Dulwich Hill branch manager, radio personality, and book selling superstar, Morgan Smith tells us how it is.

A steep learning curve

 - Wednesday, June 04, 2014

In the absence of D'Hill's expert children's buyer, Liesel Enoch, who is away on compassionate leave, I have been thrown into the deep end of children's bookselling. Of course, over the past four years working here (yes, we've been open 4 years in June!) I've been on a steep learning curve regarding this very specialist aspect of bookselling and it's been a delight. But actually having to see the sales reps and choose which books to buy is another thing altogether. Luckily, the reps are all very good at their jobs and have guided me beautifully through this minefield. 
Children today are blessed with the huge range of books available, from picture books through primary level to teens and young adults. People often bemoan that children these days are too immersed in computer games and social media and don't read, but our experience here on D'Hill is quite the opposite. It seems that all the various media feed off each other, with children eagerly buying books which inspired movies (Hunger Games, Divergent) or even the bestselling Minecraft manuals which, while not narratives, are books, after all. The emergence of series is also a wonderful thing, encouraging reluctant readers to keep reading until they've read them all. There's so much to excite almost any child.  

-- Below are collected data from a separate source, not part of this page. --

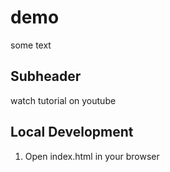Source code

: # demo

some text

## Subheader

watch tutorial on youtube

## Local Development

1. Open index.html in your browser 
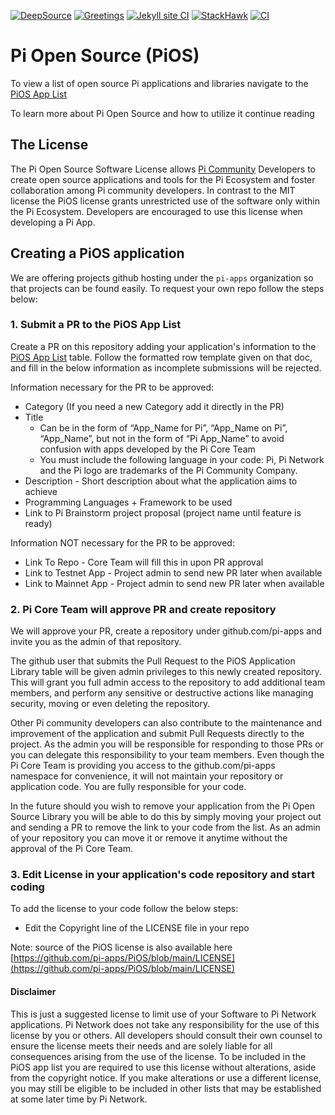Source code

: [![DeepSource](https://app.deepsource.com/gh/KOSASIH/PiOS.svg/?label=active+issues&show_trend=true&token=7-fXzifFMBakeNdH5u3ywvAy)](https://app.deepsource.com/gh/KOSASIH/PiOS/)
[![Greetings](https://github.com/KOSASIH/PiOS/actions/workflows/greetings.yml/badge.svg)](https://github.com/KOSASIH/PiOS/actions/workflows/greetings.yml)
[![Jekyll site CI](https://github.com/KOSASIH/PiOS/actions/workflows/jekyll-docker.yml/badge.svg)](https://github.com/KOSASIH/PiOS/actions/workflows/jekyll-docker.yml)
[![StackHawk](https://github.com/KOSASIH/PiOS/actions/workflows/stackhawk.yml/badge.svg)](https://github.com/KOSASIH/PiOS/actions/workflows/stackhawk.yml)
[![CI](https://github.com/KOSASIH/PiOS/actions/workflows/blank.yml/badge.svg)](https://github.com/KOSASIH/PiOS/actions/workflows/blank.yml)

# Pi Open Source (PiOS)

To view a list of open source Pi applications and libraries navigate to the [PiOS App List](/list.md)

To learn more about Pi Open Source and how to utilize it continue reading

## The License

The Pi Open Source Software License allows [Pi Community](https://minepi.com) Developers to create open source applications and tools for the Pi Ecosystem and foster collaboration among Pi community developers. In contrast to the MIT license the PiOS license grants unrestricted use of the software only within the Pi Ecosystem. Developers are encouraged to use this license when developing a Pi App.

## Creating a PiOS application

We are offering projects github hosting under the `pi-apps` organization so that projects can be found easily. To request your own repo follow the steps below:

### 1. Submit a PR to the PiOS App List

Create a PR on this repository adding your application's information to the [PiOS App List](/list.md) table. Follow the formatted row template given on that doc, and fill in the below information as incomplete submissions will be rejected.

Information necessary for the PR to be approved:

- Category (If you need a new Category add it directly in the PR)
- Title
  - Can be in the form of “App_Name for Pi”, “App_Name on Pi”, “App_Name”, but not in the form of “Pi App_Name”
    to avoid confusion with apps developed by the Pi Core Team
  - You must include the following language in your code: Pi, Pi Network and the Pi logo are trademarks of the Pi Community Company.
- Description - Short description about what the application aims to achieve
- Programming Languages + Framework to be used
- Link to Pi Brainstorm project proposal (project name until feature is ready)

Information NOT necessary for the PR to be approved:

- Link To Repo - Core Team will fill this in upon PR approval
- Link to Testnet App - Project admin to send new PR later when available
- Link to Mainnet App - Project admin to send new PR later when available

### 2. Pi Core Team will approve PR and create repository

We will approve your PR, create a repository under github.com/pi-apps and invite you as the admin of that repository.

The github user that submits the Pull Request to the PiOS Application Library table will be given admin privileges to this newly created repository. This will grant you full admin access to the repository to add additional team members, and perform any sensitive or destructive actions like managing security, moving or even deleting the repository.

Other Pi community developers can also contribute to the maintenance and improvement of the application and submit Pull Requests directly to the project. As the admin you will be responsible for responding to those PRs or you can delegate this responsibility to your team members. Even though the Pi Core Team is providing you access to the github.com/pi-apps namespace for convenience, it will not maintain your repository or application code. You are fully responsible for your code.

In the future should you wish to remove your application from the Pi Open Source Library you will be able to do this by simply moving your project out and sending a PR to remove the link to your code from the list. As an admin of your repository you can move it or remove it anytime without the approval of the Pi Core Team.

### 3. Edit License in your application's code repository and start coding

To add the license to your code follow the below steps:

- Edit the Copyright line of the LICENSE file in your repo

Note: source of the PiOS license is also available here [https://github.com/pi-apps/PiOS/blob/main/LICENSE](https://github.com/pi-apps/PiOS/blob/main/LICENSE)

#### Disclaimer

This is just a suggested license to limit use of your Software to Pi Network applications. Pi Network does not take any responsibility for the use of this license by you or others. All developers should consult their own counsel to ensure the license meets their needs and are solely liable for all consequences arising from the use of the license. To be included in the PiOS app list you are required to use this license without alterations, aside from the copyright notice. If you make alterations or use a different license, you may still be eligible to be included in other lists that may be established at some later time by Pi Network.
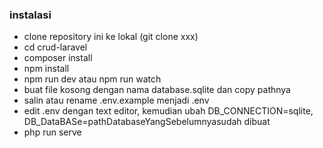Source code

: ### instalasi

- clone repository ini ke lokal (git clone xxx)
- cd crud-laravel
- composer install
- npm install
- npm run dev atau npm run watch
- buat file kosong dengan nama database.sqlite dan copy pathnya
- salin atau rename .env.example menjadi .env
- edit .env dengan text editor, kemudian ubah DB_CONNECTION=sqlite, DB_DataBASe=pathDatabaseYangSebelumnyasudah dibuat
- php run serve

I certainly don't remember anything like it when I was a kid, or even going to a bookshop with my parents in Adelaide in the 50s/60s, but I do recall the joy of going to the local library. I was one of only a few children in any of my classes in primary and high school, who was considered a 'bookworm'. Hardly anyone read for pleasure. At 14, I was thrilled when a friend told me that the object of my teenage crush liked me too, because I read books. (Alas, dear reader, he left me for an older woman of 16!) So now I will attempt, not to review - I'd be too scared to do that-but point out a few kids' books that have caught my attention. Strangely, two books just arrived about lion statues. In one, by Beatrice Alemagna called A Lion in Paris, a lion prowls the Paris streets, alone and curious and wondering why no-one is scared of him. He likes Paris very much and when he eventually comes across a plinth, he decides to settle there, happy ever after. The story is inspired by the lion statue in the Place Denfort-Rochereau, built in the late 19th century, which the author suggests is a much-loved and benign lion. Perhaps the same statue also inspired Margaret Wild's book, The Stone Lion, but her story goes in reverse, with the statue coming alive in order to save two homeless children. Both books are beautifully written but A Lion in Paris shines with stunning illustrations and a wonderful, large landscape format perfect for teachers to read to a class. 
To read a real children's book review, turn to the children's page in this issue where you will find a terrific review by a Dulwich customer Kai. I raise a glass to children's authors, illustrators and booksellers everywhere.